→ TASK 1:
Answer these questions from the extract on starship travel:
(a) In what year was Nasa's James Webb space telescope due to launch?
(b) What kind of equipment does Advanced Magnet Lab make?
(c) In what does Ronke Olabisi's system encapsulate the proteins that spur bone and tissue growth?
→ TASK 2: Pick up the extract on starship travel after its final sentence and carry it forward.

→ EXTRACT:
____

But scientists don’t yet know if there are any planets orbiting red dwarf Proxima Centauri, the closest star to our solar system. Nasa’s James Webb space telescope, due to launch in 2018, may be able to pick out the subtle changes in starlight that indicate if planets are present.

What to wear:

Even mundane tasks become make-or-break challenges on a starship. Karl Aspelund, an assistant professor at the University of Rhode Island and a speaker at the 100YSS Symposium, is focusing on the question of laundry during a deep-space mission. “On the space station, they just throw away clothes. You can’t do that on a long mission,” he says. “Maybe we need to rethink what it means to be covered or clothed. Are we coated somehow, instead of wearing pieces of fabric? That could get really weird, but maybe that’s what needs to happen if civilisation is going to move off the planet.”

Stay safe:

The biggest danger to the starship’s crew is decades of exposure to cosmic radiation, which can sicken passengers and put their offspring at risk by damaging DNA. Any ideal design would avoid adding the extra mass of physical shielding; advances in force-field technology might provide the solution.

Advanced Magnet Lab, a Florida-based company that makes medical and military imaging equipment, is working under a multi-year Nasa grant to study the use of magnetic fields to repel these dangerous particles. The reduced gravity on board a spaceship interferes with the human body’s flow of cells and fluids, which impedes healing.

Ronke Olabisi, Rutgers University biomedical engineering professor and 100YSS science board member, is developing an injectable goo that speeds the repair of wounds, bone fractures and internal organs. The system encapsulates proteins that spur bone and tissue growth in microspheres that don’t trigger an attack by the patient’s immune system. “The outcome of this project won’t just benefit astronauts,” Olabisi says. “Each year billions of dollars are spent treating over 2,8 million chronic wound patients in the US.”

____

→ PROVIDED RECORDS:
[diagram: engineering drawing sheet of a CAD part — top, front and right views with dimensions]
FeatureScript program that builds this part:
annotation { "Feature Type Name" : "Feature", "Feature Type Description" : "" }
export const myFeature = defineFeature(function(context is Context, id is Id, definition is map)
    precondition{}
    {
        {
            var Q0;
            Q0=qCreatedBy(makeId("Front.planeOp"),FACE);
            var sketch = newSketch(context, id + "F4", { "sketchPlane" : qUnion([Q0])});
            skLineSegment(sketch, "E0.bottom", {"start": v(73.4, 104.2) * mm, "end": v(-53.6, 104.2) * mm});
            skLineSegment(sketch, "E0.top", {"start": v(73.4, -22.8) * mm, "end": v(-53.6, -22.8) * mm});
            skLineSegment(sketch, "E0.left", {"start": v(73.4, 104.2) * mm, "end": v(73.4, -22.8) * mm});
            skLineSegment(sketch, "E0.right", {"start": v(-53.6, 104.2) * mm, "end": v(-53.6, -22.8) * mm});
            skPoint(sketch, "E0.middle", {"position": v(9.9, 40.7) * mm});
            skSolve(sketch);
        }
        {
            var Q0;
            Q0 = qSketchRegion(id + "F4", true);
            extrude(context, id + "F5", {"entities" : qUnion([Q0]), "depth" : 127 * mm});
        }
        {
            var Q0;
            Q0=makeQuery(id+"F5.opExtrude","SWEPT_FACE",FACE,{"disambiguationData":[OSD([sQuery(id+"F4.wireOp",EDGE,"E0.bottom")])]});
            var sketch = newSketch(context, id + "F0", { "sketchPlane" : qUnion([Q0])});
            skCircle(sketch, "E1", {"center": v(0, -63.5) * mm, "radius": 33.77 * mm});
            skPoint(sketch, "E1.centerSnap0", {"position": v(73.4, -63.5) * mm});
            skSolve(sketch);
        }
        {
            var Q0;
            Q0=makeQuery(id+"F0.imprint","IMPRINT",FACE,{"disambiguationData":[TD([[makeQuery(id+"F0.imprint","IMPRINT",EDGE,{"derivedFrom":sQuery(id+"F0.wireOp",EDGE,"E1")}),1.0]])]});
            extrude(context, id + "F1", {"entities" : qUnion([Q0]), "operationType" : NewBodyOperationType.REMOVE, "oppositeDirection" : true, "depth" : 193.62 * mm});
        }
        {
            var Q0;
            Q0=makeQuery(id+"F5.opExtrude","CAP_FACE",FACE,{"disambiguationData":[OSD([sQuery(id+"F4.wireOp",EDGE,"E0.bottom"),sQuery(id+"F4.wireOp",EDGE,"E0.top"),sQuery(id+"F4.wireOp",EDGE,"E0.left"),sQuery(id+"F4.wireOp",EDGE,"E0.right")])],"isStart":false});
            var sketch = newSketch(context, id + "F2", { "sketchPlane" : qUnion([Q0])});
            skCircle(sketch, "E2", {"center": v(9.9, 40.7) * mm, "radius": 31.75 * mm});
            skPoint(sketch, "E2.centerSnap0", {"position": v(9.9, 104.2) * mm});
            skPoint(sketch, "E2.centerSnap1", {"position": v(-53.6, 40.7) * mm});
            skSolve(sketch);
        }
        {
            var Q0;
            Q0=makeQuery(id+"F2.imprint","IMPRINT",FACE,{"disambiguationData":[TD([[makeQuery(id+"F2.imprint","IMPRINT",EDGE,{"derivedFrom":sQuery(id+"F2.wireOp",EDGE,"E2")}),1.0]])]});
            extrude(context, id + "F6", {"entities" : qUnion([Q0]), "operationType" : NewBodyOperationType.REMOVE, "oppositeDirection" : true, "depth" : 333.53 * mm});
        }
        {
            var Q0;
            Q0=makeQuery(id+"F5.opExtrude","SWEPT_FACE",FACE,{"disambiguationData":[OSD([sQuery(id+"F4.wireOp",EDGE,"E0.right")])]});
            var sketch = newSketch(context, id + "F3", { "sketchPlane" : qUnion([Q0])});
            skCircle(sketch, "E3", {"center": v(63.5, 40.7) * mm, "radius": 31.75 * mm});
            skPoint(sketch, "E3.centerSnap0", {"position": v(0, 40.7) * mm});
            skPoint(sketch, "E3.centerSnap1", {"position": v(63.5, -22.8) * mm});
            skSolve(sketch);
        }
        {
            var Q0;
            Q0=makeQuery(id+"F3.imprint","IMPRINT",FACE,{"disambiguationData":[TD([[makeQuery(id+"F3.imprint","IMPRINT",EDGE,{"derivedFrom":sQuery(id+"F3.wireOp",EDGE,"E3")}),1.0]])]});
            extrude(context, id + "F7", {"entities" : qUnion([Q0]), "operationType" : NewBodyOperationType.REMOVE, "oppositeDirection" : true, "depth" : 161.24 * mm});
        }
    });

____

→ TASK RESULT 1:
(a) 2018
(b) Medical and military imaging equipment
(c) In microspheres that don't trigger an attack by the patient's immune system

→ TASK RESULT 2:
Landing on an alien planet :

The starship crew deploys small, speedy probes to confirm details about Proxima Centauri’s planets. The probes communicate their findings via lasers operating at visible-light frequencies. One key question: is there life in that alien solar system?

Scientists have long believed that red dwarf stars were unsuitable hosts for habitable planets, since they eject deadly, atmosphere-erasing X-rays. However, the European-run HARPS spectrograph in Chile in 2012 sampled 102 red dwarfs and estimated that 41 per cent might be hiding habitable planets.

Researchers have also recently argued that the moons of planets that orbit red dwarfs could be large enough to hold atmospheres. No one knows what we’ll find. But humans will, for the first time, no longer be doomed to extinction when our sun’s fuel runs out. We’ll have the chance to be permanent residents of the Universe.


Year one:

The Hof, only 5.5 light-hours away from the Sun, passes Pluto. The vessel is still years away from reaching maximum speed.

Year two:

The edge of our solar system is called the heliopause, where our sun’s solar wind dies away. It is estimated to be about 28,3 billion km away.

Year ten:

The Oort cloud, a massive region of icy comets, is the last pitstop to restock water and raw materials. Robot miners do the collecting so the ship doesn’t have to slow.

Year 25:

The first infants born in interstellar space graduate. They are trained to be crew—and perhaps colonists.

90 Years out

After several years of deceleration, the Hófvarpnir reaches a new solar system, Proxima Centauri, 4,24 light-years from the Sun.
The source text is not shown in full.